#### BRIEF
With both ends included, repeat exactly the lines of the entries below from the one containing "59 181 108.00" down to the one containing "124 488 2169", and no others.

━━━━━ SOURCE DATA

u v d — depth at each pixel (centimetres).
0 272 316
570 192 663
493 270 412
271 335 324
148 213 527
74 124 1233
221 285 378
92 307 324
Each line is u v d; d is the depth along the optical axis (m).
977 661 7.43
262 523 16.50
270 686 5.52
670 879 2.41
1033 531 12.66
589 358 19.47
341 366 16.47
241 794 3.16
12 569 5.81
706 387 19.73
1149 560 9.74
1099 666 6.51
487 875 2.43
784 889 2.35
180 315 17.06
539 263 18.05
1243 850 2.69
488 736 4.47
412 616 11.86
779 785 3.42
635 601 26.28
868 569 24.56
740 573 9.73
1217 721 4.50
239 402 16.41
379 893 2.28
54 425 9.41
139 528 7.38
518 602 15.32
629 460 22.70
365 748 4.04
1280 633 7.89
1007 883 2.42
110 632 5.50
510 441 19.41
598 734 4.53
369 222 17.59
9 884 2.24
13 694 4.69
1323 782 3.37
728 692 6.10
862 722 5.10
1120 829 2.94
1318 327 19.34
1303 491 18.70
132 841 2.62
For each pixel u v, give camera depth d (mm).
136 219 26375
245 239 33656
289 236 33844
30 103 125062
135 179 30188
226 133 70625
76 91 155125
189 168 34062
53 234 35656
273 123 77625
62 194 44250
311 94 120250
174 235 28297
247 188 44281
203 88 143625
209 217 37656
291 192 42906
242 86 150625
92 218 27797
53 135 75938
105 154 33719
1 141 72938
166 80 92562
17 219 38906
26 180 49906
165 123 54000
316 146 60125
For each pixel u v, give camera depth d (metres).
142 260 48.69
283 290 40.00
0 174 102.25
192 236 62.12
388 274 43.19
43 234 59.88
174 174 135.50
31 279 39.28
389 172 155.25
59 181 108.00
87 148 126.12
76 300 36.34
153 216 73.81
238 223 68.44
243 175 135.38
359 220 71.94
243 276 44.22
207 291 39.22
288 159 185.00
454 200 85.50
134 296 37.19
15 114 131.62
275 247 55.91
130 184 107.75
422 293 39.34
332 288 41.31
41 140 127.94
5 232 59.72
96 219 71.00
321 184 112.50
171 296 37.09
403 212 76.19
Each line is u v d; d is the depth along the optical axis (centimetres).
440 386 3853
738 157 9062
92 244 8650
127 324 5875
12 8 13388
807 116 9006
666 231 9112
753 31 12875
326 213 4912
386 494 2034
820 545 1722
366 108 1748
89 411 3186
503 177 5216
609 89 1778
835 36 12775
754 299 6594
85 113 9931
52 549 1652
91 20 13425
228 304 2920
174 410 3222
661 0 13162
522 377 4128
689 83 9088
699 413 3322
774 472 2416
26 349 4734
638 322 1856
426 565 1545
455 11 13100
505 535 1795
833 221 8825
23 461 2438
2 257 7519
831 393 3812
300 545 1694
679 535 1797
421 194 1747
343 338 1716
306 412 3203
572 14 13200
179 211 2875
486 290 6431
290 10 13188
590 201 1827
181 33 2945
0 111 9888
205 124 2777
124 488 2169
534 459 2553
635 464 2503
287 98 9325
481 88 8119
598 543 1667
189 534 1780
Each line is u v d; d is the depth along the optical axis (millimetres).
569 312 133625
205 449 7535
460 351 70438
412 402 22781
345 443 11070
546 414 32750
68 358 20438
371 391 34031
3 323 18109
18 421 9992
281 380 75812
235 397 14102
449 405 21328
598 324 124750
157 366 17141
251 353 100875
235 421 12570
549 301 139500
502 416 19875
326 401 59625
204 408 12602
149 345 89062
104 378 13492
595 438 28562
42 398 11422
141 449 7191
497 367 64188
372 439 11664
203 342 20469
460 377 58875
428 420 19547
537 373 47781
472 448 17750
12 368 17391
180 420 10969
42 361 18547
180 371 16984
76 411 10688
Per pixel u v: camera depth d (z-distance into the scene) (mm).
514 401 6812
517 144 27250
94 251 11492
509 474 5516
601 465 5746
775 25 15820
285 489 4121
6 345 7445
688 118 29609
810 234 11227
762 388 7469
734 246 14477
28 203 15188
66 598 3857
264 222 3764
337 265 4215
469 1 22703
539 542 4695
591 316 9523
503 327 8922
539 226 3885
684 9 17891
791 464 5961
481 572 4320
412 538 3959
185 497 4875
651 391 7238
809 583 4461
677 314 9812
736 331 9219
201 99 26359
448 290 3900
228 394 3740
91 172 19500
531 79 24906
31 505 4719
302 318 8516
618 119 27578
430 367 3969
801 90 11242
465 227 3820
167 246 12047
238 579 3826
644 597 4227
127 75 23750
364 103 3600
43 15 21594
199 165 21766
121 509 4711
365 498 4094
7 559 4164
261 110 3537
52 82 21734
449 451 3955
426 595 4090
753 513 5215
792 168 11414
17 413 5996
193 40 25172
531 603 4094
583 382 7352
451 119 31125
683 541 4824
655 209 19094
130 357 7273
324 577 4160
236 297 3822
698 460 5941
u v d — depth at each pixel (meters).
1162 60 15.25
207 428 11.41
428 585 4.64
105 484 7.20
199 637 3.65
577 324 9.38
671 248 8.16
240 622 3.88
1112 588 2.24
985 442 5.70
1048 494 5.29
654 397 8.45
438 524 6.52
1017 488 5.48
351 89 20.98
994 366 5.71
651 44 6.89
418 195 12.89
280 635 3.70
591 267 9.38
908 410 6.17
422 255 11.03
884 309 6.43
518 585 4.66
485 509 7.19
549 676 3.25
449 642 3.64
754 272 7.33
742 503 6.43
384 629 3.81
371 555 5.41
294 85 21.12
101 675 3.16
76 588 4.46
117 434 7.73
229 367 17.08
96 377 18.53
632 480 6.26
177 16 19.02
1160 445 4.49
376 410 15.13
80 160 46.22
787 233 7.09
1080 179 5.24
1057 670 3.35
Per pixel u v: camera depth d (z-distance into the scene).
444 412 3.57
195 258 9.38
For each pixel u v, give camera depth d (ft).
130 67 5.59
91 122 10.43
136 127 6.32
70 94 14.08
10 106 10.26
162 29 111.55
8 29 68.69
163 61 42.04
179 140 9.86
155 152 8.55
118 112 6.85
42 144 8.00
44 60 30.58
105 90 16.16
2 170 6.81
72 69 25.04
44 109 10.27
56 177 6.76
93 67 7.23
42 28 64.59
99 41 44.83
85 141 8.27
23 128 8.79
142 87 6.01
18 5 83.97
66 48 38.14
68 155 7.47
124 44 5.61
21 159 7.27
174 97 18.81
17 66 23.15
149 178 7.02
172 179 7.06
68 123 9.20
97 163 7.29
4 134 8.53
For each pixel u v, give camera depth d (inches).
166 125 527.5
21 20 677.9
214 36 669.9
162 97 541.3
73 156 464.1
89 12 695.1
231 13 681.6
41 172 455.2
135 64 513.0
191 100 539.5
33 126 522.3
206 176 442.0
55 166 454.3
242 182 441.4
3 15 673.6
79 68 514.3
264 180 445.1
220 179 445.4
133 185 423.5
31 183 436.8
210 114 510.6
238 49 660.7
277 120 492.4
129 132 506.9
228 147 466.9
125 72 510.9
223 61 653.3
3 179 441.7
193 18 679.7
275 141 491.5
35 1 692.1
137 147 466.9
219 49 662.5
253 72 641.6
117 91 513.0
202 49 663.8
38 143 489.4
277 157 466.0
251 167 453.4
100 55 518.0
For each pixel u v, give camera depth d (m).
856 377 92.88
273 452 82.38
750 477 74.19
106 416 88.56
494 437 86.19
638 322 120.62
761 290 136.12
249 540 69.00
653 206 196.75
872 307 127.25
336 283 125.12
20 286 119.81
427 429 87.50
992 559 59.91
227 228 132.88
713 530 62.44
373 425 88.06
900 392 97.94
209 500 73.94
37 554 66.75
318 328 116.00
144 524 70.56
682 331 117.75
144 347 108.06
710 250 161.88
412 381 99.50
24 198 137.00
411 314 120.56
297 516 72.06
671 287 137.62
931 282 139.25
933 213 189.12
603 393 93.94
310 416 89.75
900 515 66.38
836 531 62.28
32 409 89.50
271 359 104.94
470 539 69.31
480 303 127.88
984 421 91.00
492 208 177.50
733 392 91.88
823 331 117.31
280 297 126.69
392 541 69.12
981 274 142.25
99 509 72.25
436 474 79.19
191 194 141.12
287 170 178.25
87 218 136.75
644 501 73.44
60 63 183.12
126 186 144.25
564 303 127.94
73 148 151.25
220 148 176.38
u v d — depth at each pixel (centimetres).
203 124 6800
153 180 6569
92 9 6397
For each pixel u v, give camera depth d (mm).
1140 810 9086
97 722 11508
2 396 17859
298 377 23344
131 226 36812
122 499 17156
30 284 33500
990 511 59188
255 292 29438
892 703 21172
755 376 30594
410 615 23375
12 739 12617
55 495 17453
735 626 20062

━━━━━━━━━━

#### SOLVED EXERCISE
59 181 108.00
87 148 126.12
76 300 36.34
153 216 73.81
238 223 68.44
243 175 135.38
359 220 71.94
243 276 44.22
207 291 39.22
288 159 185.00
454 200 85.50
134 296 37.19
15 114 131.62
275 247 55.91
130 184 107.75
422 293 39.34
332 288 41.31
41 140 127.94
5 232 59.72
96 219 71.00
321 184 112.50
171 296 37.09
403 212 76.19
Each line is u v d; d is the depth along the optical axis (centimetres).
440 386 3853
738 157 9062
92 244 8650
127 324 5875
12 8 13388
807 116 9006
666 231 9112
753 31 12875
326 213 4912
386 494 2034
820 545 1722
366 108 1748
89 411 3186
503 177 5216
609 89 1778
835 36 12775
754 299 6594
85 113 9931
52 549 1652
91 20 13425
228 304 2920
174 410 3222
661 0 13162
522 377 4128
689 83 9088
699 413 3322
774 472 2416
26 349 4734
638 322 1856
426 565 1545
455 11 13100
505 535 1795
833 221 8825
23 461 2438
2 257 7519
831 393 3812
300 545 1694
679 535 1797
421 194 1747
343 338 1716
306 412 3203
572 14 13200
179 211 2875
486 290 6431
290 10 13188
590 201 1827
181 33 2945
0 111 9888
205 124 2777
124 488 2169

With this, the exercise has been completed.